Mais um momento de quietude.
Paz. Aquele lugar me lembrava paz. E algo mais.
– Mas, na real agora. A galera
sempre me tratou legal. E eu sempre senti algo bom de vocês.
Ele olhava para frente agora.
Me concentrei na feição serena dele.
– O quê, Bono?
– Amor, cara. – ele respondeu
sem vacilar. – Isso sempre me fez feliz.
Desta vez, foi minha vez de
começar a sorrir.
– Você era um cachorro
extremamente hiperativo – eu disse. – E louco. E histérico. E dramático.
Ele também ria, enquanto eu
acariciava a cabeça dele do jeito que ele sempre gostou.

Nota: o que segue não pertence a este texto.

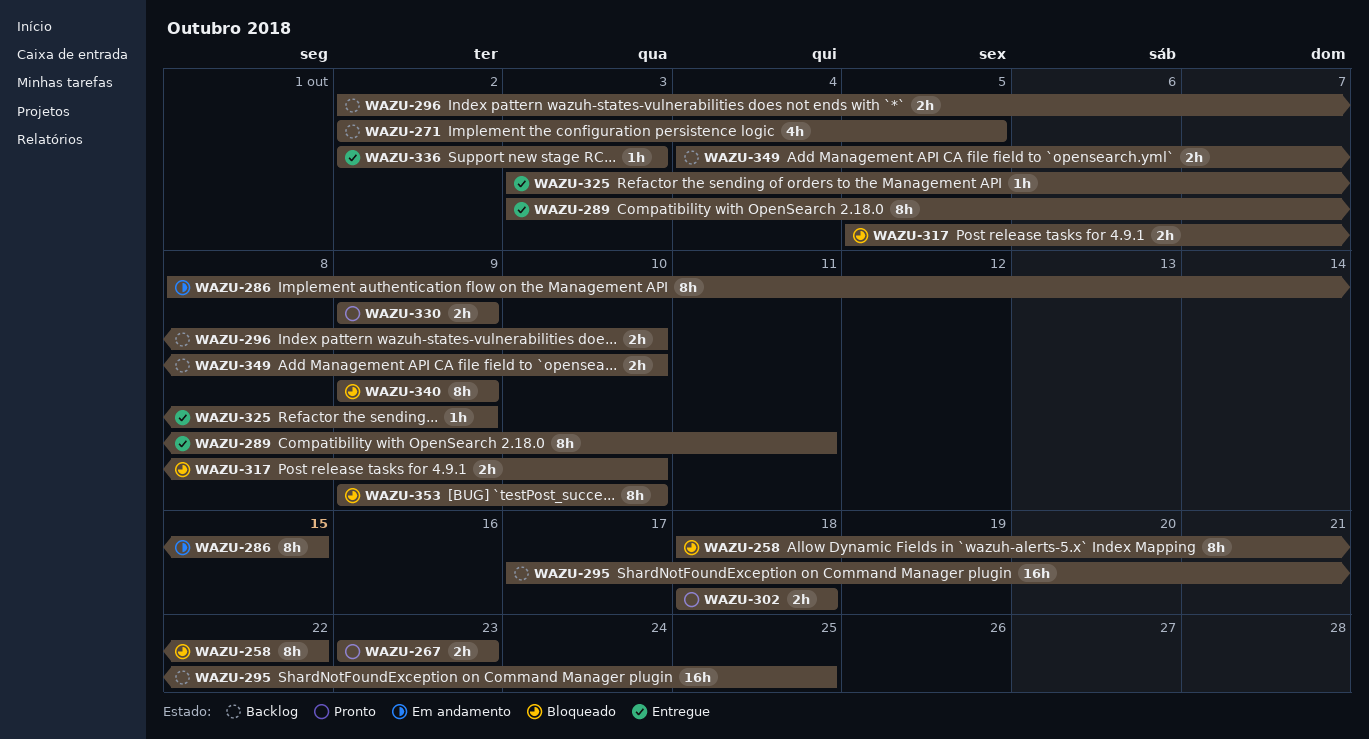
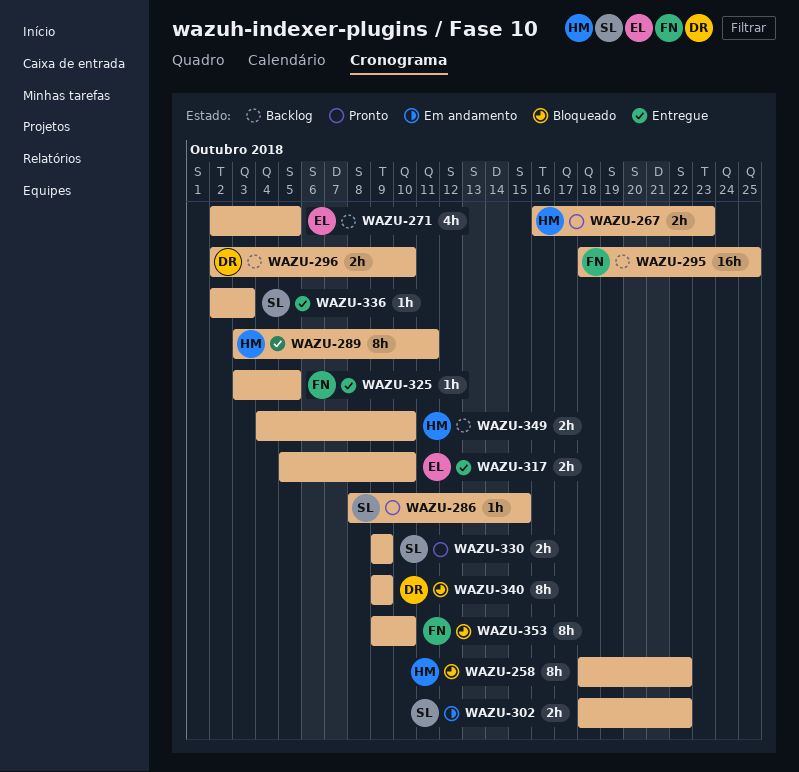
WAZU-267, start: Oct 23 -> Oct 16
WAZU-286, status: Em andamento -> Pronto
WAZU-286, estimate: 8h -> 1h
WAZU-295, start: Oct 17 -> Oct 18
WAZU-302, status: Pronto -> Em andamento
WAZU-302, due: Oct 18 -> Oct 22
WAZU-317, status: Bloqueado -> Entregue
WAZU-325, due: Oct 9 -> Oct 5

– Eu te amo, cara. Amo todos
vocês que cuidaram de mim – Bono comentou. – Obrigado, meu amigo.
Aquilo me fez entender,
finalmente. Entender que aquilo, apesar de ser um sonho, se tratava de uma
despedida entre nós dois. Aquele lugar bonito, sereno, de paz e tranquilidade, era
o palco de nosso “até logo”. Compreendi que o sentimento que anteriormente eu
não detectara era nada menos do que a melancólica e negra aproximação de uma
despedida. Olhei para ele.
– Bono... você está bem?
– Tô legalzão, cara.
– Fico feliz por isso.
– Não, sério, meu chapa, pode
ficar sossegado. Eu to na paz. Tô de boa mesmo.

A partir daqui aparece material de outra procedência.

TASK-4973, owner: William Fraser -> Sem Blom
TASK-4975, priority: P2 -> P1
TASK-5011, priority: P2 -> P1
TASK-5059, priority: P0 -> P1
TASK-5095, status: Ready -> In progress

Eu não soube responder. Somente
continuei acariciando a cabeça dele, com carinho. Meu cachorrinho.
Então, quando eu menos
esperava, tudo à minha volta pareceu ficar um tanto quanto nublado para mim.

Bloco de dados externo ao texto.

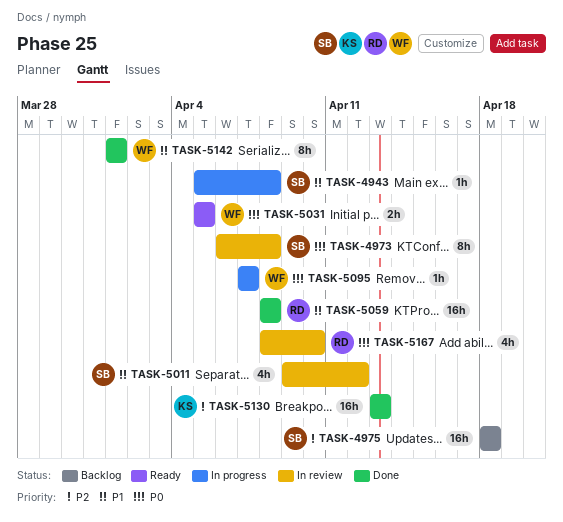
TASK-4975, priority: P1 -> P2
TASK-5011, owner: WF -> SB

Ele, a grama, e até mesmo a brancura que nos envolvia. Eu sentia que,
possivelmente, eu estava acordando.
– Agora eu tenho que ir, cara –
ele me disse.
– Bono... – eu não encontrei
palavras para me despedir.
Ele não disse mais nada. Era
calmaria, serenidade. Nos olhávamos, com olhos marejados, mas espíritos cheios
da mais profunda paz.
– Obrigado, Bono.
Ele sorriu. Colocou a língua
para fora, enquanto sorria.
Eu olhava para ele, e agora
tudo se desvanecia mais rápido. Observava-o sorrindo, com aquela língua para
fora. Me olhando, tranquilo. Aquela imagem foi sumindo, até o momento em que
não sobrou quase nada dela e eu tive a certeza de que não mais veria no meu dia
a dia aquela pequena tripa peluda e histérica pulando, correndo, latindo e
festejando com todos à sua volta. Pois um cão tem a vida curta justamente
porque já nasce aplicando com todas as suas forças aquilo que nós, humanos,
levamos uma vida toda para aprender (e, muitas vezes, uma vida inteira não é
suficiente). Os cães já nascem prontos para amar incondicionalmente.
Acordei.
Não demorei muito para assimilar
tudo o que ocorrera. E quando a compreensão tomou conta de mim, eu tinha uma
lágrima nos olhos e a saudade já instalada no coração.